Huawei consolidates its strategy around in the high-speed transmission field: Stakes and opportunities.
Progressively this Chinese company paves its way around the 400G technologies.
Until now, Connectikpeople.co has captured several achievements
including: in June 2012, Huawei and KPN International completed the ‘world's’
first 400G field trial. In December 2012, Huawei conducted the ‘world's’ first
2T field trial with Vodafone, achieving 2 Tbit/s transmission over a distance
of up to 3,325 km. In March 2013, Huawei unveiled a 40T WDM
prototype, at the
OFC/NFOEC2013 event in America.
In the same momentum, last week, Huawei and EXATEL, a telecommunications
operator in Poland, had jointly declared that they have successfully tested the
first 400G WDM (Wavelength Division Multiplexing) system.

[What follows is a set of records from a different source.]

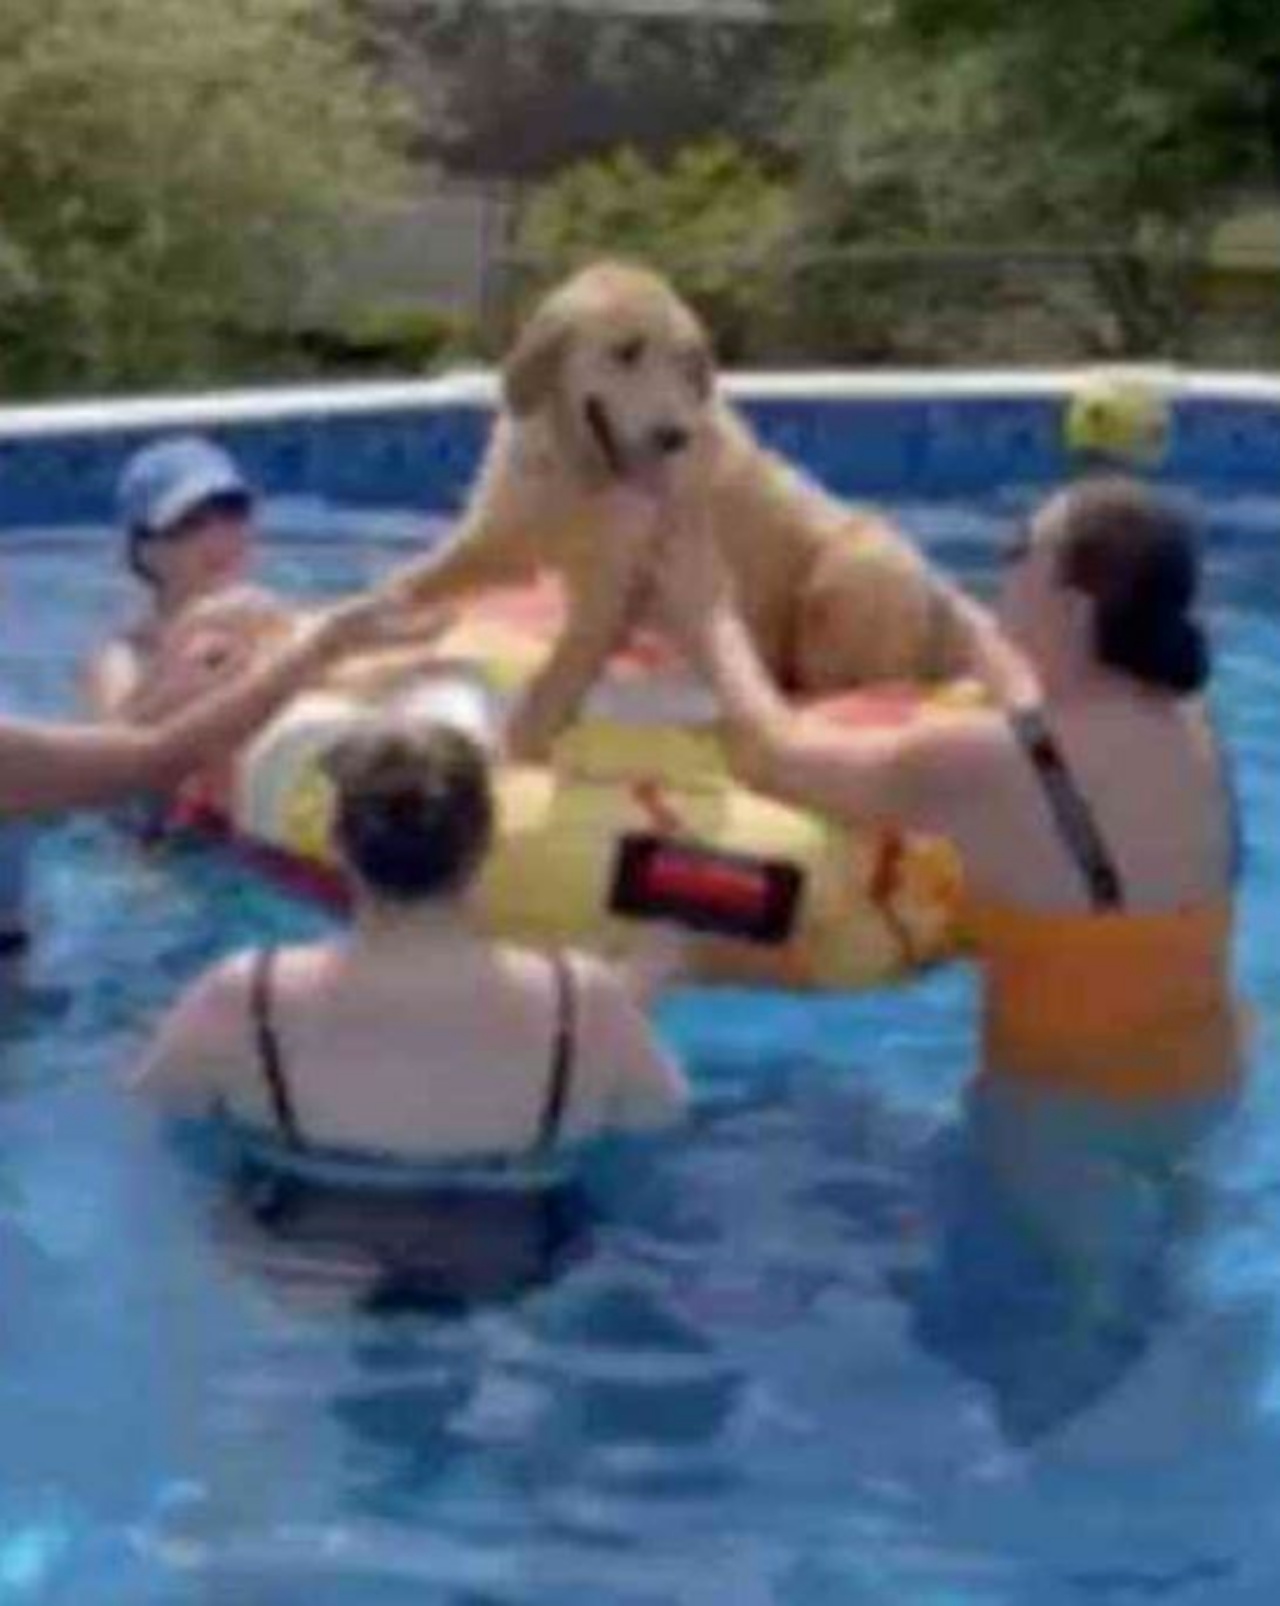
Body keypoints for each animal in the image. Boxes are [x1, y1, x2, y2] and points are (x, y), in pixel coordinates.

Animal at [390, 261, 957, 758]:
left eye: (686, 362)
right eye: (626, 351)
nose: (673, 436)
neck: (579, 470)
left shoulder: (609, 583)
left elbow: (559, 673)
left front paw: (522, 743)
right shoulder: (503, 534)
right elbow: (424, 577)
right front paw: (381, 611)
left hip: (856, 564)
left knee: (841, 679)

Connectikpeople.co recalls that, according to Huawei, currently, the
mainstream commercial 40G/100G WDM systems use a single carrier wave. However,
on a 400 Gbit/s system, the baud rate doubles, which causes serious distortion
of high-speed signals and unstable clocks. To solve these issues, existing 400G
systems use multiple aggregated carrier waves, that is, multiple sub-carrier
waves are aggregated to form a super channel.
We have also observed that, Huawei adopts the Faster than Nyquist (FTN)
compensation and recovery algorithm, proprietary clock recovery technology, and
adaptive soft decision FEC (Adaptive-SDFEC) technology, to address the problems
of high-speed signal distortion and unstable clocks.